((
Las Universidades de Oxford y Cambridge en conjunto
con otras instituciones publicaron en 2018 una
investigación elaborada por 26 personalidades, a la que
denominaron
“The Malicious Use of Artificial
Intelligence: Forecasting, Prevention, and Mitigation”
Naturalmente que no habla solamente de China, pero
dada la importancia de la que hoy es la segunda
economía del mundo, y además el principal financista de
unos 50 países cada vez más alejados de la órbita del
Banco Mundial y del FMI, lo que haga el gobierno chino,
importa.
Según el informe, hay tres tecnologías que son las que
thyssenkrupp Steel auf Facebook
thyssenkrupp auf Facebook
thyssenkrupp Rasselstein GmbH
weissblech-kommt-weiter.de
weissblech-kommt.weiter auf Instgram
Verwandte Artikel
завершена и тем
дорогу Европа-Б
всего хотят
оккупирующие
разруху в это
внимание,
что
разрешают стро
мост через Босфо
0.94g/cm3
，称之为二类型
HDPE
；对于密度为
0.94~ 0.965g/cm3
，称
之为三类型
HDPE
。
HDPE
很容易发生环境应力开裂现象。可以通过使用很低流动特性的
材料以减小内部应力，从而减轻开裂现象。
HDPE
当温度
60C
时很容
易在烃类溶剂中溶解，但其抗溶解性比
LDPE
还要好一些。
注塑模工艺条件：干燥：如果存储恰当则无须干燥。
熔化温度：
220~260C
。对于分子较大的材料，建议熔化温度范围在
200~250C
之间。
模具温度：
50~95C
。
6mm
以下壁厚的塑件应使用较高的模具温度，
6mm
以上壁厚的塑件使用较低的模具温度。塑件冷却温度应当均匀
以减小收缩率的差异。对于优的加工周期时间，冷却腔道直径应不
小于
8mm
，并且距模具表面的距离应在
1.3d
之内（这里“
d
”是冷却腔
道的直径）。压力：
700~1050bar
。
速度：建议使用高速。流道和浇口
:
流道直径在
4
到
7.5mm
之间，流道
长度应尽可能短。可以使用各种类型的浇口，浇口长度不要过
))
Write out the text of every entry above, line for line, without changing a word.

• _RESPONSE TO THIS TASK_:
Las Universidades de Oxford y Cambridge en conjunto
con otras instituciones publicaron en 2018 una
investigación elaborada por 26 personalidades, a la que
denominaron
“The Malicious Use of Artificial
Intelligence: Forecasting, Prevention, and Mitigation”
Naturalmente que no habla solamente de China, pero
dada la importancia de la que hoy es la segunda
economía del mundo, y además el principal financista de
unos 50 países cada vez más alejados de la órbita del
Banco Mundial y del FMI, lo que haga el gobierno chino,
importa.
Según el informe, hay tres tecnologías que son las que
thyssenkrupp Steel auf Facebook
thyssenkrupp auf Facebook
thyssenkrupp Rasselstein GmbH
weissblech-kommt-weiter.de
weissblech-kommt.weiter auf Instgram
Verwandte Artikel
завершена и тем
дорогу Европа-Б
всего хотят
оккупирующие
разруху в это
внимание,
что
разрешают стро
мост через Босфо
0.94g/cm3
，称之为二类型
HDPE
；对于密度为
0.94~ 0.965g/cm3
，称
之为三类型
HDPE
。
HDPE
很容易发生环境应力开裂现象。可以通过使用很低流动特性的
材料以减小内部应力，从而减轻开裂现象。
HDPE
当温度
60C
时很容
易在烃类溶剂中溶解，但其抗溶解性比
LDPE
还要好一些。
注塑模工艺条件：干燥：如果存储恰当则无须干燥。
熔化温度：
220~260C
。对于分子较大的材料，建议熔化温度范围在
200~250C
之间。
模具温度：
50~95C
。
6mm
以下壁厚的塑件应使用较高的模具温度，
6mm
以上壁厚的塑件使用较低的模具温度。塑件冷却温度应当均匀
以减小收缩率的差异。对于优的加工周期时间，冷却腔道直径应不
小于
8mm
，并且距模具表面的距离应在
1.3d
之内（这里“
d
”是冷却腔
道的直径）。压力：
700~1050bar
。
速度：建议使用高速。流道和浇口
:
流道直径在
4
到
7.5mm
之间，流道
长度应尽可能短。可以使用各种类型的浇口，浇口长度不要过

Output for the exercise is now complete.